An expanded Pension Loans Scheme opens the door to a fairer treatment of housing wealth in the pension assets test.
Currently the pension assets test assesses the family home in a regressive and unusual manner. The first $203k of the family home is subject to the assets test, but the remainder is excluded. That means one-bedroom unit worth $250k is considered in the same way as a $1.2m dollar unit. They both affect the pension up to the $203k threshold.
A more progressive policy would do the reverse – exempt an amount up to a threshold, then subject the remainder to the assets test.
The Pension Loan Scheme acclimatises owner-occupiers to the option of drawing a pension out of their home equity. This makes it more politically feasible to include that equity in the assets test.
It’s preferable to confiscate some home equity from the Asset Rich Income Poor (ARIPs) who rely on a pension, than it is to remove the pension (an existing source of income) from the asset rich.
This policy shift reflects Richard Thaler’s nudge theory, whereby subtle shifts in policy help people to make good decisions in their own interest.
Opening the door to a fairer treatment of housing wealth
The problem with our current tax and transfer system is it discriminates heavily against renters and in favour of owner-occupiers, including pensioners.
Currently owner-occupiers can shelter an unlimited amount of wealth from welfare exclusions and tax so long as they hide it in their home (or the land underneath it). This form of wealth preservation is simply not available to renters, however, they are able to hold about $200k more in other asset classes.
Wealth is an individual’s net worth (assets minus liabilities e.g. debts) , and this includes the equity in their home.
Income is the amount of money a person receives in a given period that is available for use on consumption.
Means is the ability one has to support themselves, which includes both a person’s assets and their income.
An individual can have a high income and few assets (e.g. a young doctor), or a low income and many assets such as savings in the bank (e.g. a retiree). It cannot be denied that pensioners who have more assets (including their home equity) are wealthier than pensioners who have fewer assets, even if they have a lower income.
Who does current policy really benefit?
The original policy rationale for favouring owner-occupiers was the assumption everyone could become a homeowner and thus benefit from the policy.
Ironically, the favourable treatment of owner-occupier housing has contributed to land price inflation. This has made the privilege of home ownership increasingly unattainable for young people as well as some retirees.

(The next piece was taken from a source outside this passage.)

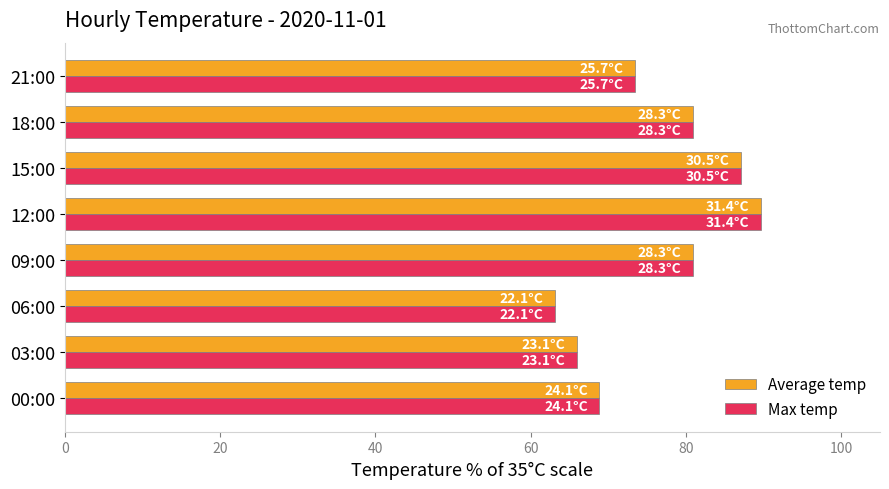

What is the sum of the Max temp values at 12:00 and 03:00?

155.7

Home ownership can no longer be considered a broad criteria for targeting welfare policy, if it were ever reasonable to begin with.
If we really care about helping retirees of little means, why have we created a system that privileges retirees on the basis of owning property (of residence) rather than on their actual means?

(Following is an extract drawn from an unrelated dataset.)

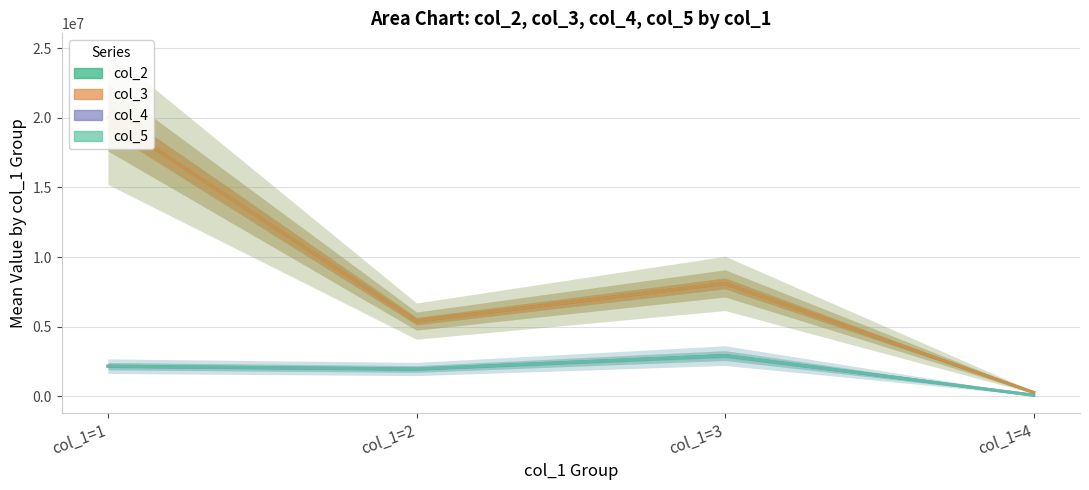

At which label does col_4 first exceed 2173212?

col_1=1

A fairer system would see the discrimination of property removed from retirement policy, especially given “saving” in owner-occupier land values is zero sum non-investment.
Including the family home in the assets test could go some way towards rebalancing investment away from owner-occupied land and housing.

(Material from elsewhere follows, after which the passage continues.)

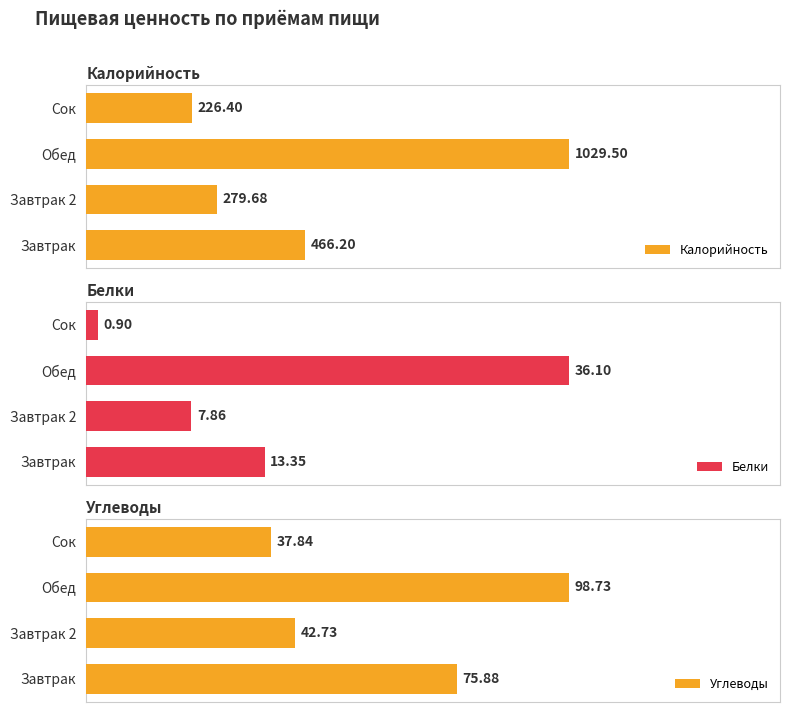

How many values in the Углеводы series are below 75?

2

Improvements in affordability wouldn’t be significant in the medium term, but it would reduce snowballing inter-generational inequality driven by land inheritance .
Retirees currently shield their accumulated land value nest eggs, relying on the aged pension to meet their basic needs.
Instead of transmitting land rents as bequests, those land rents could be used to provide much needed facilities and care for our elderly citizens. When you’re about to fall off the demographic cliff, signposting is everything.
Once home equity no longer becomes a sacred cow immune from government means testing, why keep it immune from taxation?
By providing universal reverse mortgages, expanding land tax using deferrals (as in the Pension Loans Scheme) becomes more feasible and acceptable.